To use the service, go to www.zoomerstoboomers.com/Dublin and fill out the form to order up to 12 items at one time from a grocery store of choice.
Orders may be placed once a week and are filled within 24 hours, from Monday through Saturday. Once the shopping is completed, the zoomer calls the boomer with the exact total and the estimated time of arrival.
The zoomer pays for the groceries, then is reimbursed by the boomer at the time of delivery by check, cash or Venmo. There is no delivery fee, and any tips are donated to other organizations that help those in need.
"Seniors often give tips, but they are not encouraged," Lee said.

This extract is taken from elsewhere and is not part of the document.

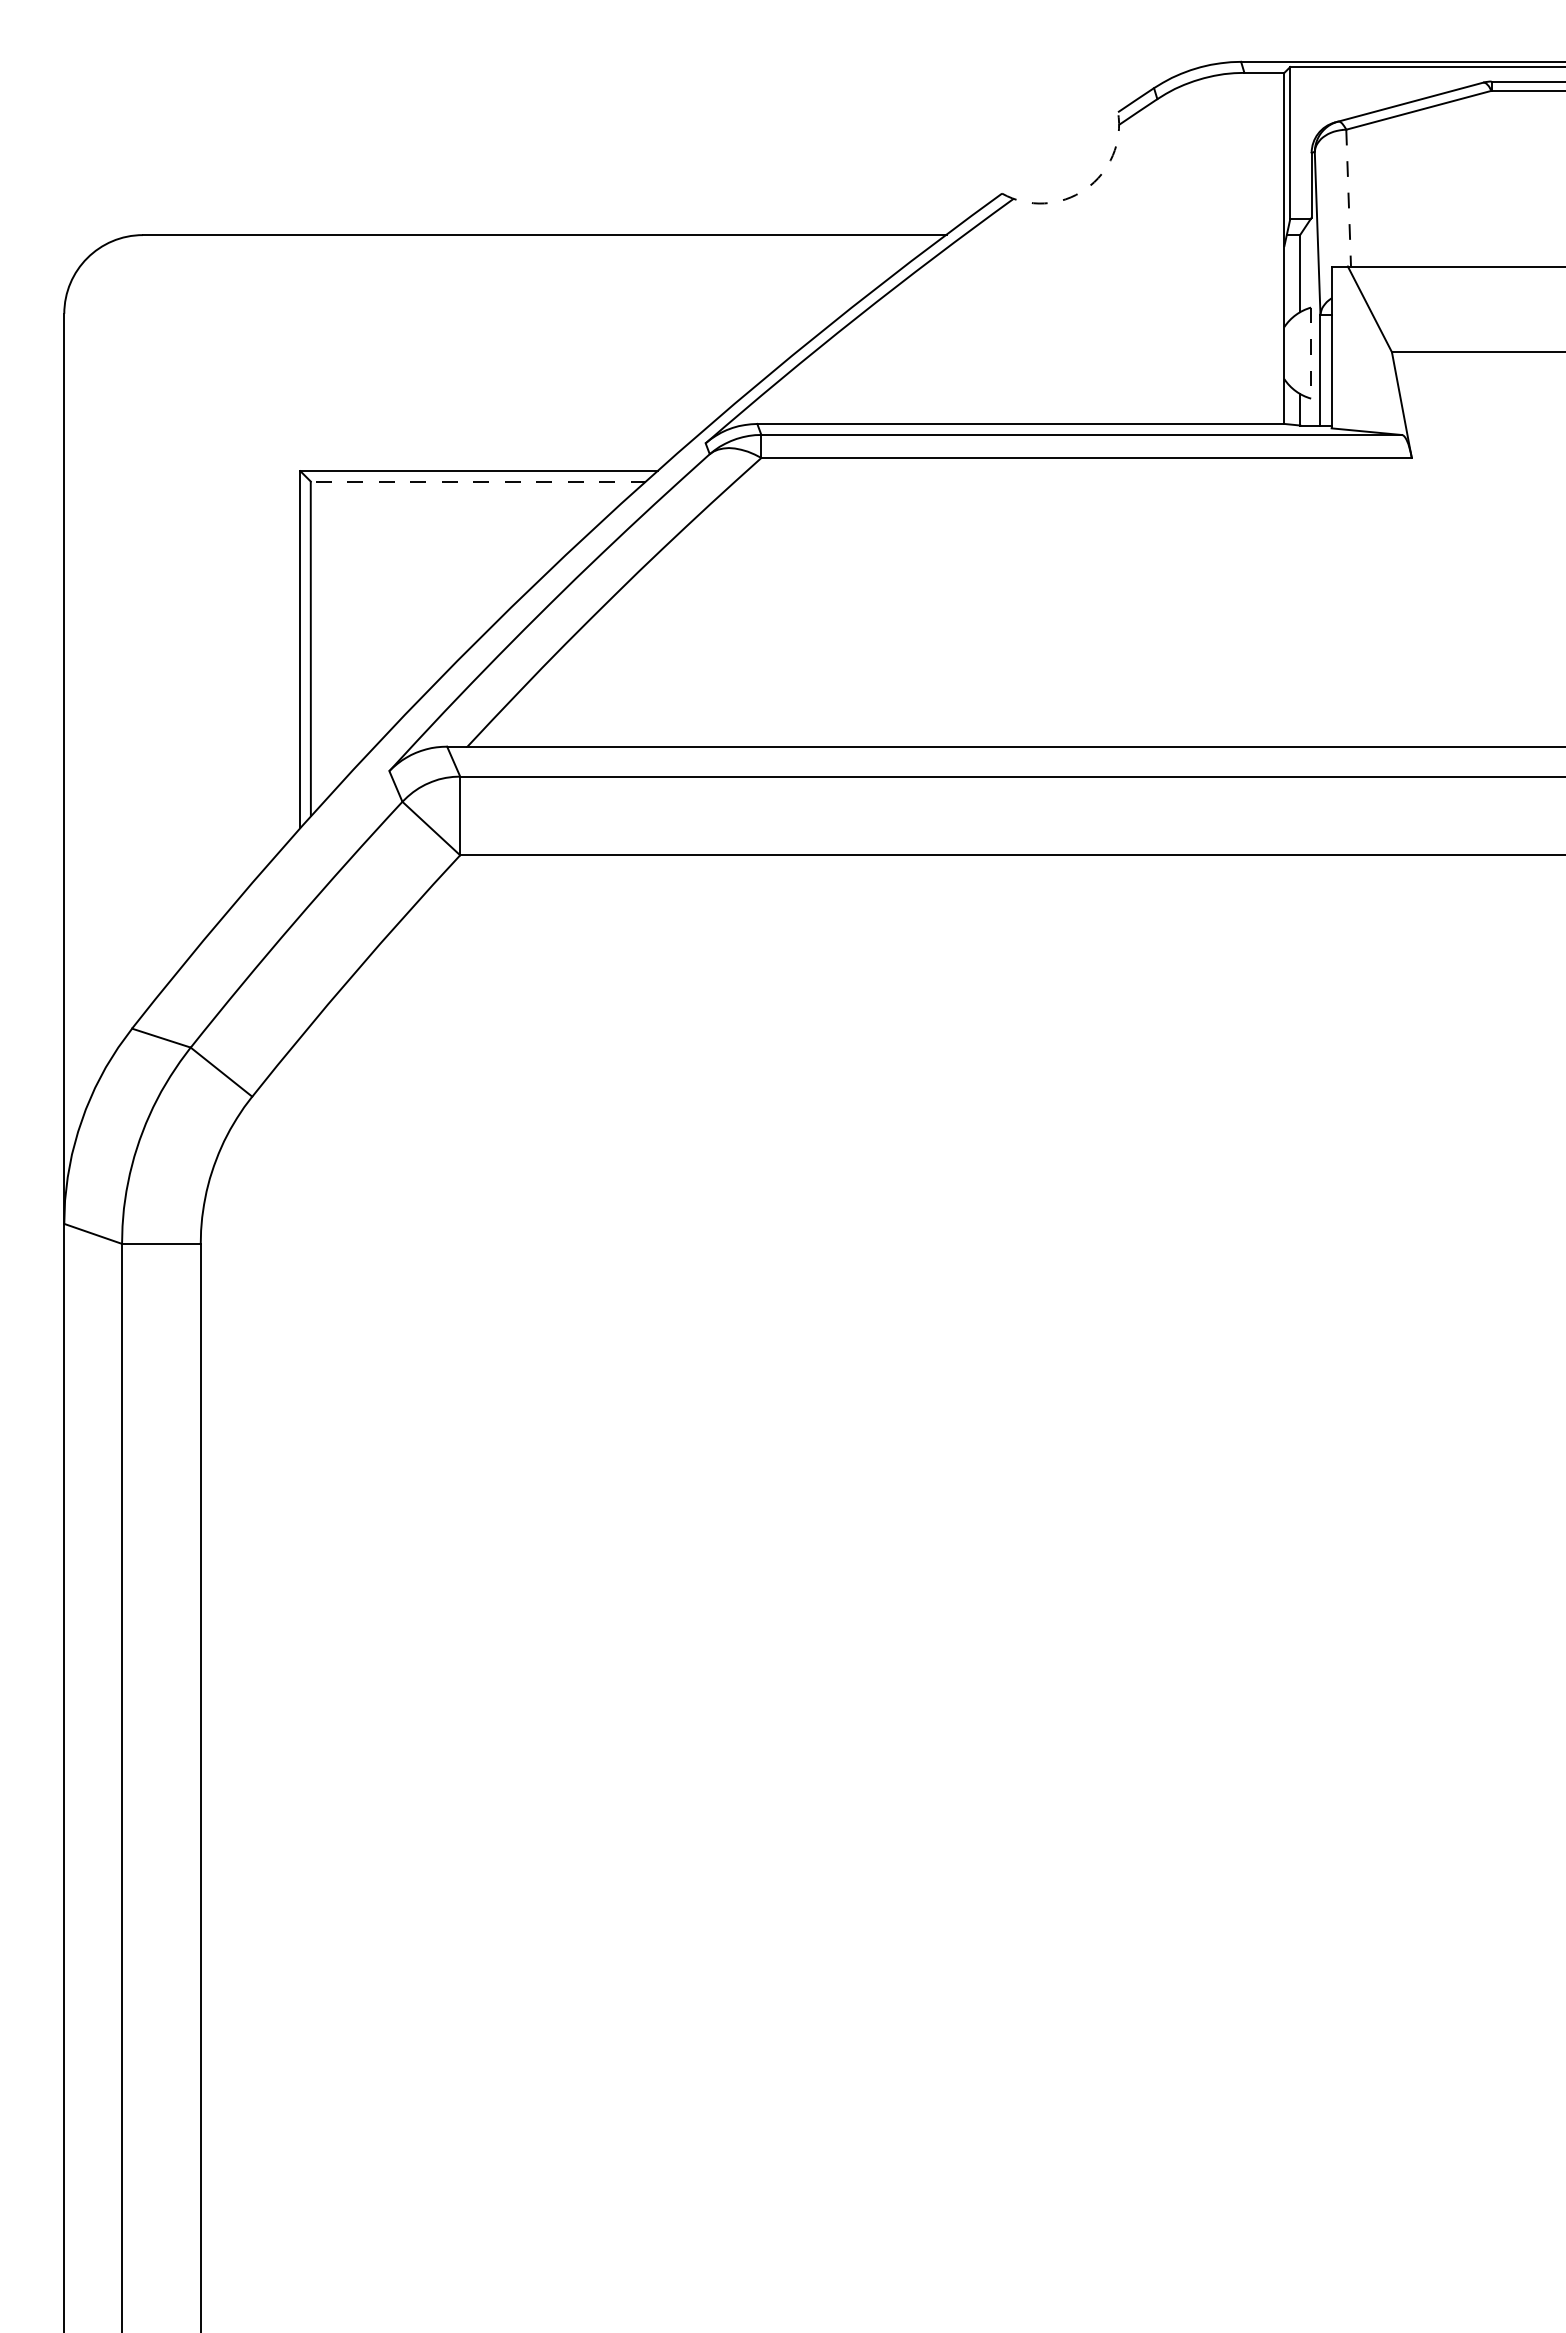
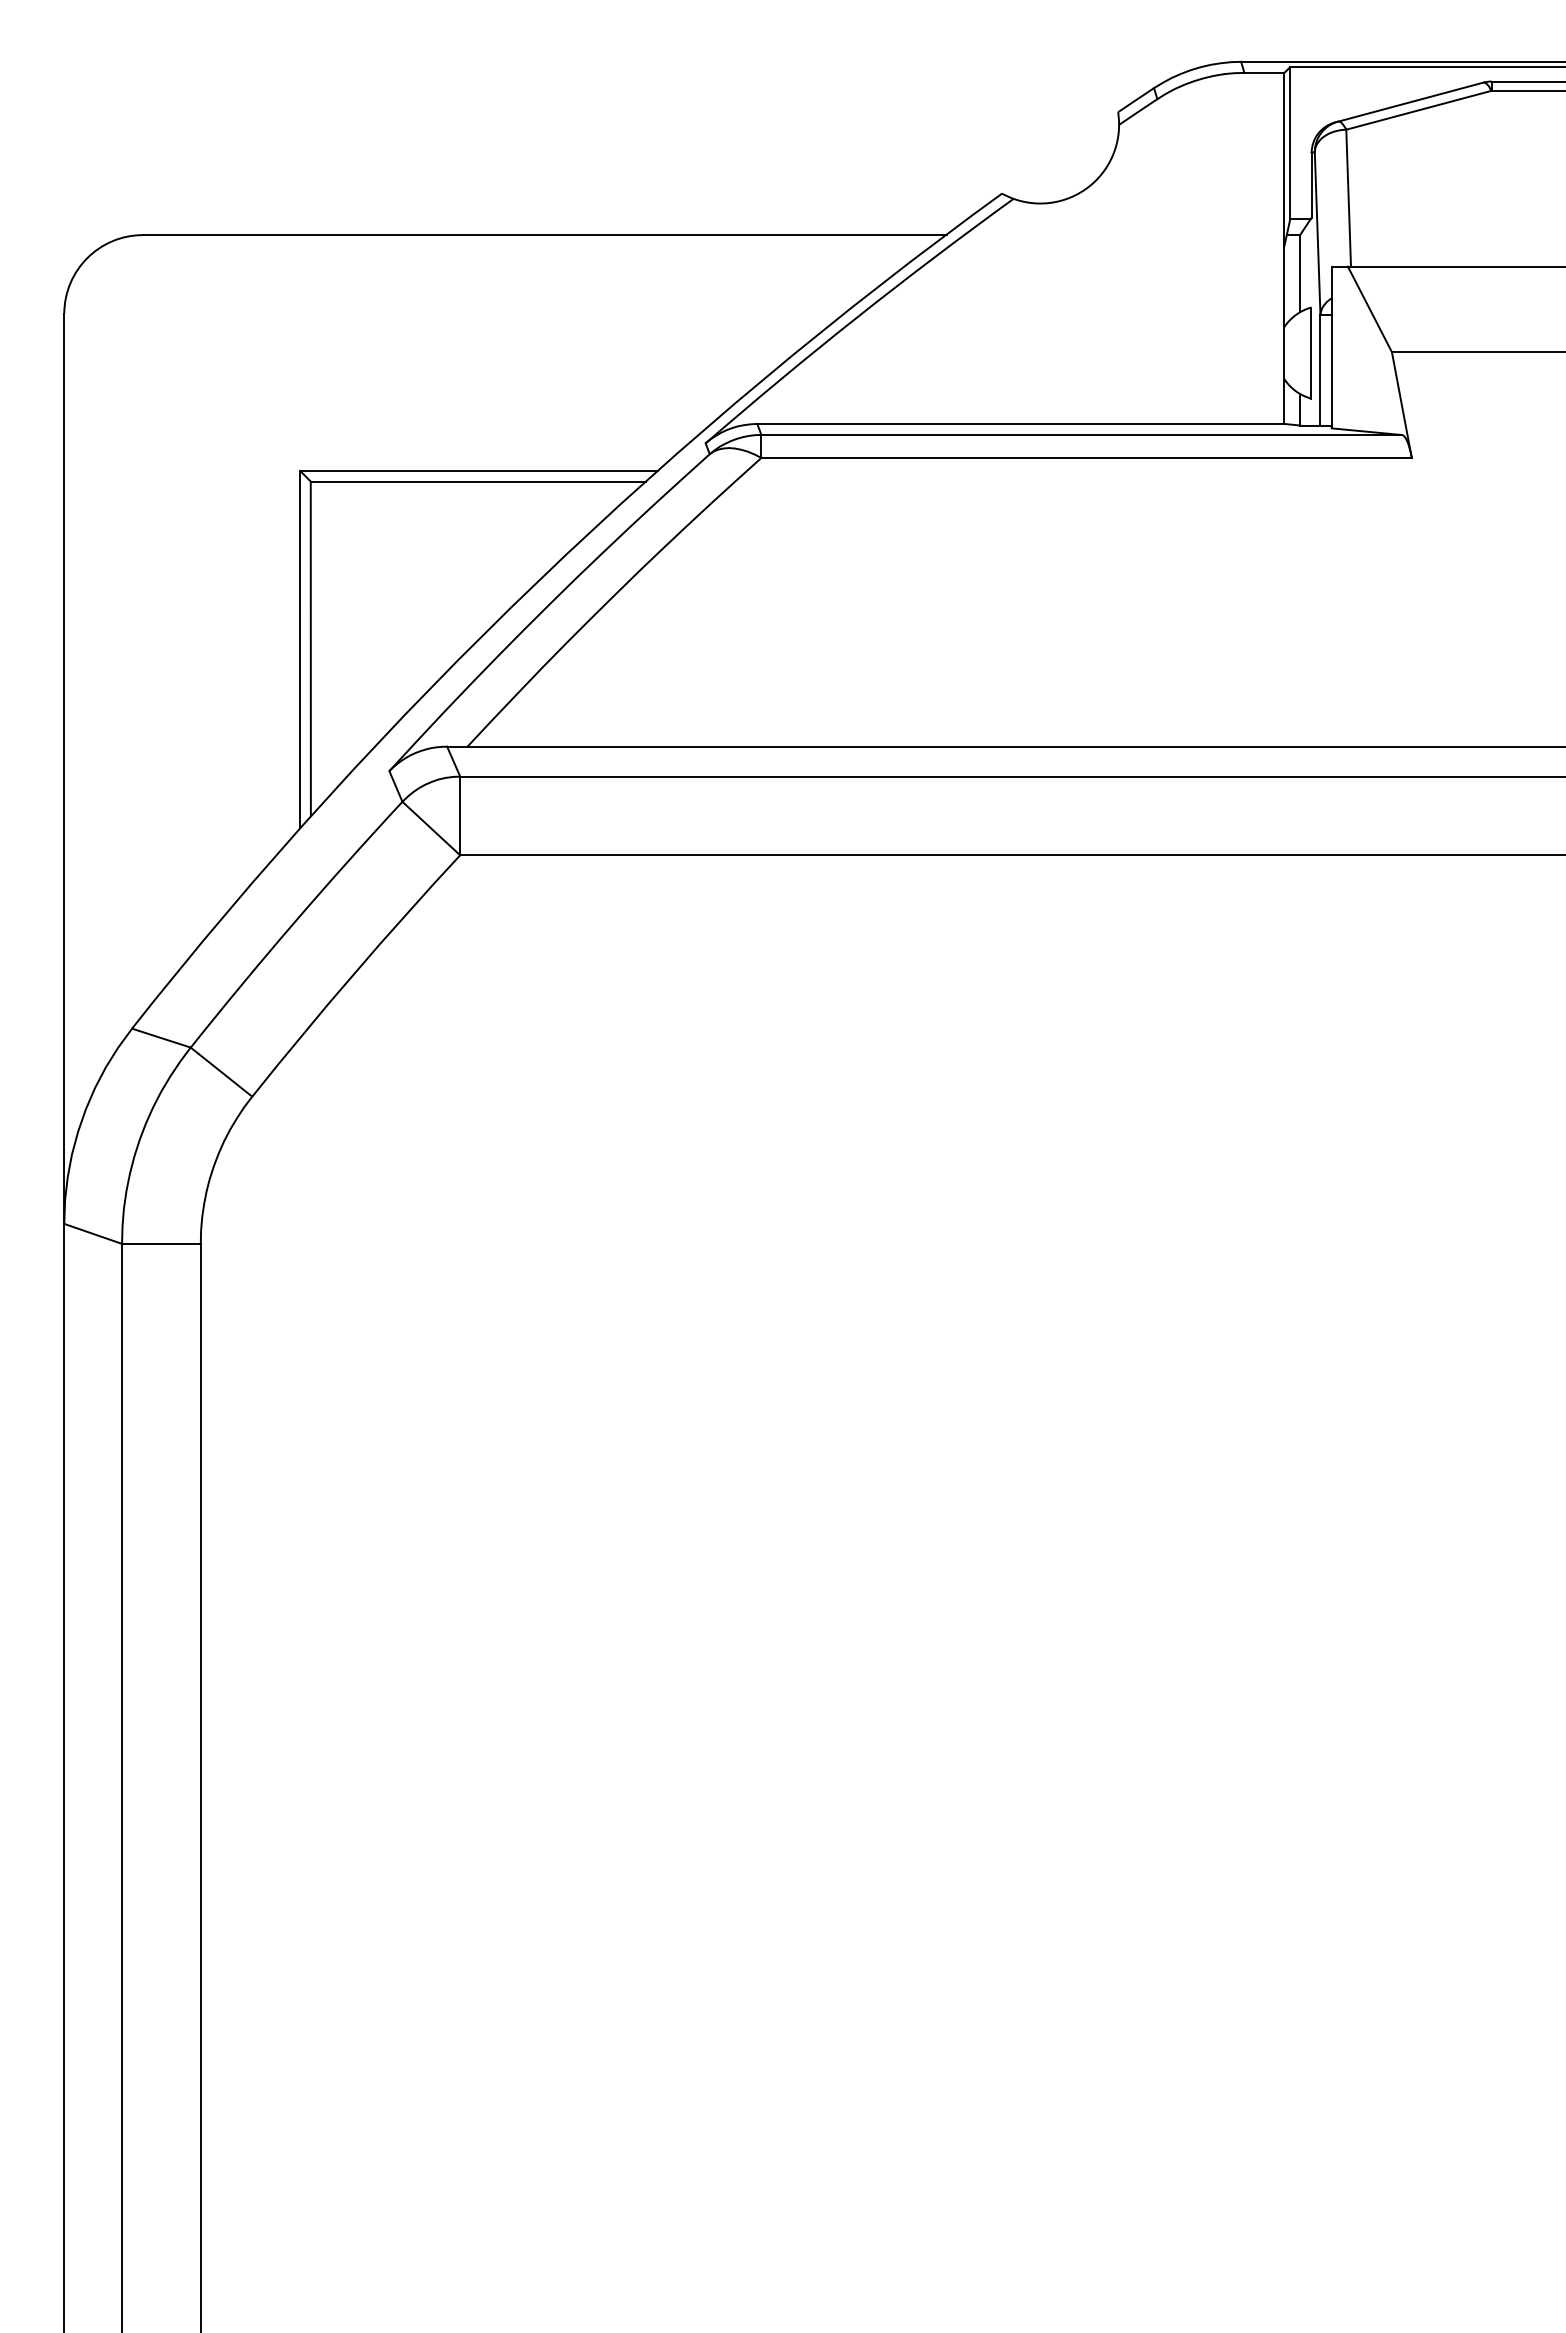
arc at (1085, 189): dashed -> solid
line at (1348, 198): dashed -> solid
line at (1311, 353): dashed -> solid
line at (478, 481): dashed -> solid
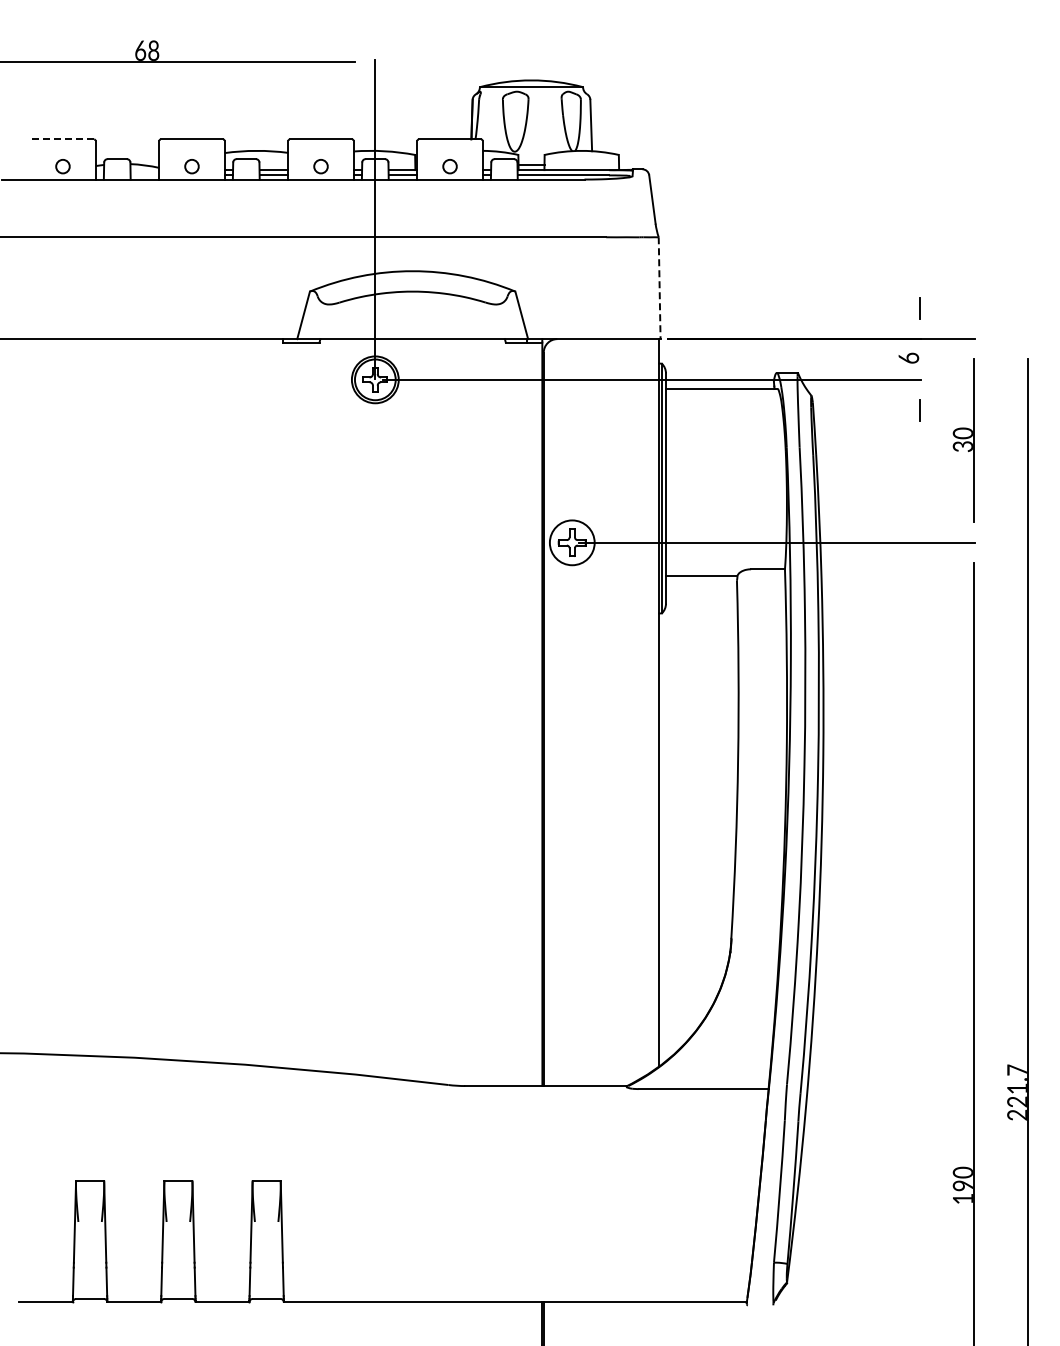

The website shows an extensive list of instructions to be followed by delivery volunteers to keep everything sanitary, from proper use of masks and gloves to wiping down everything touched, to minimizing transfer of items. Checks and cash received are kept in a paper bag for three days until safe to be touched by ungloved hands.
Zoomers to Boomers is now in 31 cities nationwide as well as in Hyderabad, India, with teens who want to shop for those at risk.
"Right now we have more volunteers than orders so we want to spread the word," Lee said. "Also as we are starting to reopen, we feel the risk is going to be great for seniors and the immuno-compromised."